Start of MATERIAL FOR THIS TASK

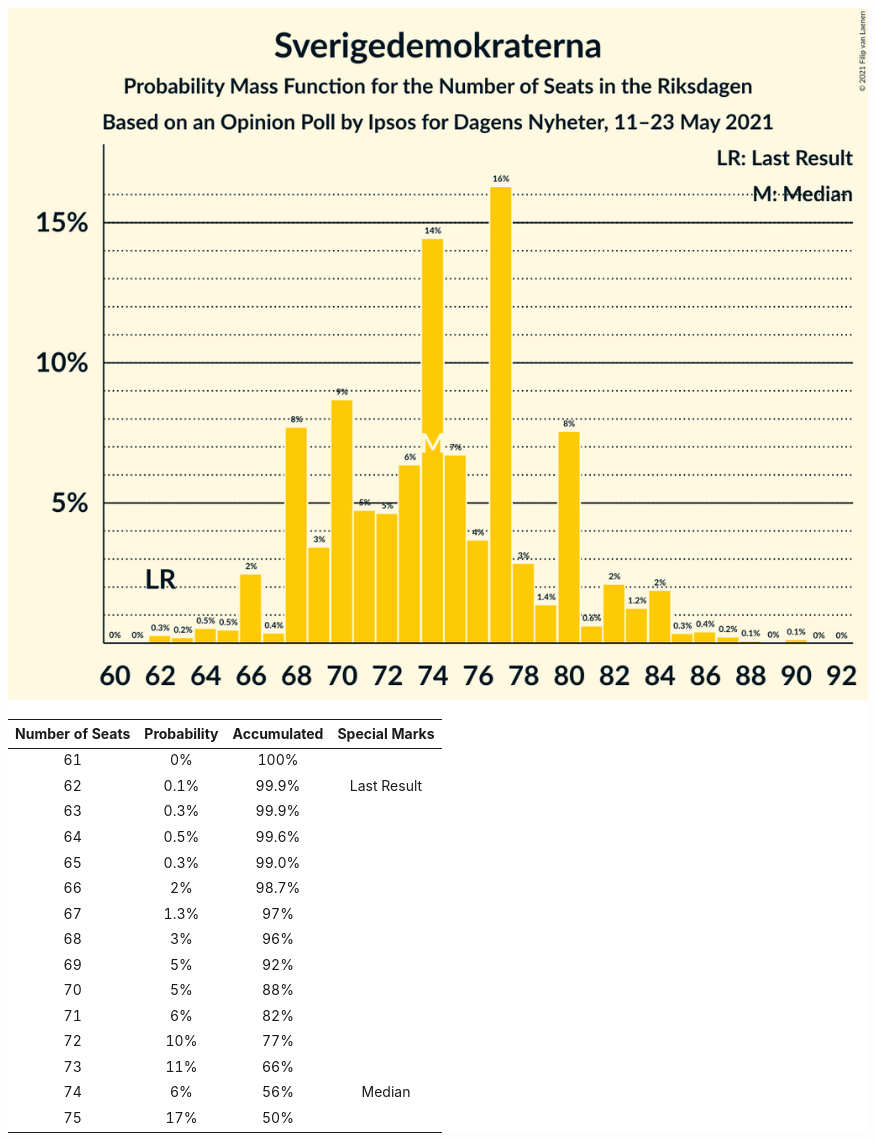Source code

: ![Graph with seats probability mass function not yet produced](2021-05-23-Ipsos-seats-pmf-sverigedemokraterna.png "Seats Probability Mass Function")

| Number of Seats | Probability | Accumulated | Special Marks |
|:---------------:|:-----------:|:-----------:|:-------------:|
| 61 | 0% | 100% |  |
| 62 | 0.1% | 99.9% | Last Result |
| 63 | 0.3% | 99.9% |  |
| 64 | 0.5% | 99.6% |  |
| 65 | 0.3% | 99.0% |  |
| 66 | 2% | 98.7% |  |
| 67 | 1.3% | 97% |  |
| 68 | 3% | 96% |  |
| 69 | 5% | 92% |  |
| 70 | 5% | 88% |  |
| 71 | 6% | 82% |  |
| 72 | 10% | 77% |  |
| 73 | 11% | 66% |  |
| 74 | 6% | 56% | Median |
| 75 | 17% | 50% |  |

End of MATERIAL FOR THIS TASK

_EXERCISE OBJECTIVE_
Although the records above include pictures, the copy must contain only their exact text.

_SOLUTION FOR THIS TASK_
Source code

: ![Graph with seats probability mass function not yet produced](2021-05-23-Ipsos-seats-pmf-sverigedemokraterna.png "Seats Probability Mass Function")

| Number of Seats | Probability | Accumulated | Special Marks |
|:---------------:|:-----------:|:-----------:|:-------------:|
| 61 | 0% | 100% |  |
| 62 | 0.1% | 99.9% | Last Result |
| 63 | 0.3% | 99.9% |  |
| 64 | 0.5% | 99.6% |  |
| 65 | 0.3% | 99.0% |  |
| 66 | 2% | 98.7% |  |
| 67 | 1.3% | 97% |  |
| 68 | 3% | 96% |  |
| 69 | 5% | 92% |  |
| 70 | 5% | 88% |  |
| 71 | 6% | 82% |  |
| 72 | 10% | 77% |  |
| 73 | 11% | 66% |  |
| 74 | 6% | 56% | Median |
| 75 | 17% | 50% |  |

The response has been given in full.